147  

Однако такое понимание достигнуто лишь одинокими умами – хотя ведь пронизывает все книги пророков Ветхого Завета.

У иных возникла, и посегодня жива, горькая мысль: «Человечество уже от нас однажды отказалось… Мы не оказались частью западного мира во время Катастрофы. Запад отторг, изверг нас»[1156]. – «Нас одинаково удручает как сама Катастрофа в Европе, так и почти полное равнодушие всего мира и даже внеевропейского еврейства к судьбе евреев в фашистских странах… Какая великая вина лежит на демократиях мира вообще и на евреях демократических стран в частности… Погром в Кишинёве – ничтожное преступление по сравнению с немецкими зверствами, с… систематически проведенным планом истребления миллионов еврейских жизней; и тем не менее Кишинёв вызвал больший протест… Даже процесс Бейлиса в Киеве вызвал на всём свете больше внимания»[1157].

Но это – несправедливо. С тех пор, как суть и размеры уничтожения стали для мира проясняться, – евреи ощутили последовательную, энергичную защиту и горячее сочувствие со стороны многих народов.

Признают это и некоторые современные израильтяне, и даже предупреждают соотечественников против крайностей: «Постепенно память о Катастрофе перестала быть памятью. Она стала идеологией Еврейского государства… Память о Катастрофе превратилась в религиозное служение, в государственный культ … Государство Израиль приняло на себя роль апостола культа Катастрофы среди других народов, её священника, собирающего с народов положенную десятину. И горе тем, кто отказывается эту десятину платить!» И вывод: «Худшее наследие нацизма для евреев – это роль сверхжертвы»[1158].

И у другого автора, весьма сходно: культ Катастрофы заполнил «пустоту в душе нерелигиозных евреев»; «травма Катастрофы из реакции на произошедшее событие переросла в новый национальный символ, вытесняющий все остальные». И «эта «ментальность Катастрофы» крепнет из года в год»; «если мы не оправимся от травмы Освенцима, нам так и не стать нормальным народом»[1159].

И в еврействе не прекращается работа осмысления Катастрофы, иногда мучительная. Вот мнение израильского историка, бывшего советского зэка: «Я принадлежу к тем евреям, которые не склонны несчастья национальной судьбы сваливать на злых «гоим», а себя почитать… несчастной овечкой или игрушкой в чужих руках. Во всяком случае в XX веке! Наоборот, мне близка мысль Ханны Арендт, что евреи в нашем столетии были равноправными участниками исторических игр народов и чудовищная Катастрофа, обрушившаяся на них, была следствием не только злобных умыслов врагов человечества, но и огромных роковых просчётов самого еврейства, его лидеров и активистов»[1160].

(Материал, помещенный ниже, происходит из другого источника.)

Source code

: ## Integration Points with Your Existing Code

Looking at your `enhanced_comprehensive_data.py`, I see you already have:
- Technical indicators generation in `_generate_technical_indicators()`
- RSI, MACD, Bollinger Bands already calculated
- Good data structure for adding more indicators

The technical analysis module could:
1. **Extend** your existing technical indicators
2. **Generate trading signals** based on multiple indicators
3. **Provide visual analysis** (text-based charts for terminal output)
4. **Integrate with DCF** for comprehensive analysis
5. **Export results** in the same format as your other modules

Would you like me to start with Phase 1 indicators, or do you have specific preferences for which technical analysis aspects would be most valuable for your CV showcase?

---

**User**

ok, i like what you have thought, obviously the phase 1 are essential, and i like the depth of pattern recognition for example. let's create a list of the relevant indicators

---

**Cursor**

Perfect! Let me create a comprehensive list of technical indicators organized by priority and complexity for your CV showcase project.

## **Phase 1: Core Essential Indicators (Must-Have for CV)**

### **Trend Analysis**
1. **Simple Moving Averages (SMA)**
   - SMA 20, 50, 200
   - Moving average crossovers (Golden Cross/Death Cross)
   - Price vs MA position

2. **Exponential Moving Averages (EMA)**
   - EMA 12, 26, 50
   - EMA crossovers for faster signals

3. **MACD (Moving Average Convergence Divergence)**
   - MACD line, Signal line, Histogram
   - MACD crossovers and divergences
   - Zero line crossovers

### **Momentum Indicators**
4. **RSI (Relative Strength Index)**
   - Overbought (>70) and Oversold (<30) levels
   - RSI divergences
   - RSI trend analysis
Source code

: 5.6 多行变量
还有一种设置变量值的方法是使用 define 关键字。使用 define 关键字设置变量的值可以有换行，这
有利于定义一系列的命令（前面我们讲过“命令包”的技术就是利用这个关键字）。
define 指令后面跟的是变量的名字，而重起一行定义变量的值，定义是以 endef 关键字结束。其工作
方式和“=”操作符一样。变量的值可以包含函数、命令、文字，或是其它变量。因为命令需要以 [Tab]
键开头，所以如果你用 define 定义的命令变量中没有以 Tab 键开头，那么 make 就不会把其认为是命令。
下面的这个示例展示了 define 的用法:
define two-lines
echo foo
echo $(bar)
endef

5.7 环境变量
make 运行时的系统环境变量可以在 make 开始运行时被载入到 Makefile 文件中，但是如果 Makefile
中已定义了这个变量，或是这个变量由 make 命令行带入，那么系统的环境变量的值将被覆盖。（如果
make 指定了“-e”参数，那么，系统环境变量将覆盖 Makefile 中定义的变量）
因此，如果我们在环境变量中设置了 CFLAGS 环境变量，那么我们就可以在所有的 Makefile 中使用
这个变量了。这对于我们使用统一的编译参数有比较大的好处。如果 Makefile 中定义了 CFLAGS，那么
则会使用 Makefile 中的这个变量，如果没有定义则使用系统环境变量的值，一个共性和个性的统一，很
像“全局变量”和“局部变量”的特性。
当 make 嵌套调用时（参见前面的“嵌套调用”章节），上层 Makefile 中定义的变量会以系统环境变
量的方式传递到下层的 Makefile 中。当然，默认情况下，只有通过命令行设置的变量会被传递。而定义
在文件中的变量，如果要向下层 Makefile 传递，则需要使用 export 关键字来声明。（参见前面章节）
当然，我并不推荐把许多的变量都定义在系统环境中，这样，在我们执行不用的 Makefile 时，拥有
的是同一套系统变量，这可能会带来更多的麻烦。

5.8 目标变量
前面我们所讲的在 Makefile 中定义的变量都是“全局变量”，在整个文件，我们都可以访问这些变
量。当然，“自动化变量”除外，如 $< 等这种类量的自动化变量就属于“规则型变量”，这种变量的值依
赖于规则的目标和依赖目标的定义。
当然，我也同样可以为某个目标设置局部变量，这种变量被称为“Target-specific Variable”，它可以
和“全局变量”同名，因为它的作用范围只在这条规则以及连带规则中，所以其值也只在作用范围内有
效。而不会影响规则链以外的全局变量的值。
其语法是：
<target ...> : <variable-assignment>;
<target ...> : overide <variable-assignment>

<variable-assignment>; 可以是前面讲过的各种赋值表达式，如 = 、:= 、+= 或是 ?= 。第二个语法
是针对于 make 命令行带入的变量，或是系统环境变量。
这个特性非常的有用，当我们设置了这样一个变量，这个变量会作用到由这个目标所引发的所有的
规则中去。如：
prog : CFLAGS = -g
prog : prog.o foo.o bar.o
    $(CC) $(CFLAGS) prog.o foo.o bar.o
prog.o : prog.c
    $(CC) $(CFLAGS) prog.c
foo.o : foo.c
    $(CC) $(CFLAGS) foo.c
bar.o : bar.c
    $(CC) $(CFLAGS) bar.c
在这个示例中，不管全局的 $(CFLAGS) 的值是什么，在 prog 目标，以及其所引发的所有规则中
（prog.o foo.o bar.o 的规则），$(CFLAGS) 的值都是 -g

Ханна же Арендт «искала причины Катастрофы также [и] в самом еврействе… Её основной аргумент: современный антисемитизм был одним из последствий особых отношений евреев к государству и обществу в Европе»; евреи «оказались не способны оценить сдвиги сил в национальном государстве и растущие социальные противоречия»[1161].

В конце 70-х прочтём у Дана Левина: «В этом вопросе я согласен с проф. Брановером, который считает, что Катастрофа была в значительной мере наказанием за грехи, в том числе – за грех руководства коммунистическим движением. В этом что-то есть»[1162].

Нет, такого заметного движения в еврействе не произошло. Массе современного еврейства такое понимание кажется оскорбительным и кощунственным.

Даже напротив: «Сам факт Холокоста послужил нравственным оправданием для еврейского шовинизма. Уроки второй мировой войны были усвоены ровно наоборот… На этой почве вырос и идейно укрепился еврейский национализм. И это ужасно обидно. Чувство вины и сострадания по отношению к народу-жертве превратилось в индульгенцию, снимающую грех, непростительный для всех прочих. Отсюда нравственная допустимость публичных призывов не смешивать свою древнюю кровь с чужой»[1163].

Однако, констатирует в конце 80-х годов еврейская публицистка, живущая в Германии: «Сегодня «моральный капитал» Освенцима уже растрачен»[1164]. И она же год спустя: «Солидный моральный капитал, приобретенный евреями после Освенцима, кажется исчерпанным», евреи «уже не могут просто идти по старому пути претензий к миру. Ныне мир уже имеет право разговаривать с евреями, как со всеми остальными»; «борьба за права евреев не прогрессивнее борьбы за права других народов. Пора разбить зеркало и оглянуться: мы не одни в мире»[1165].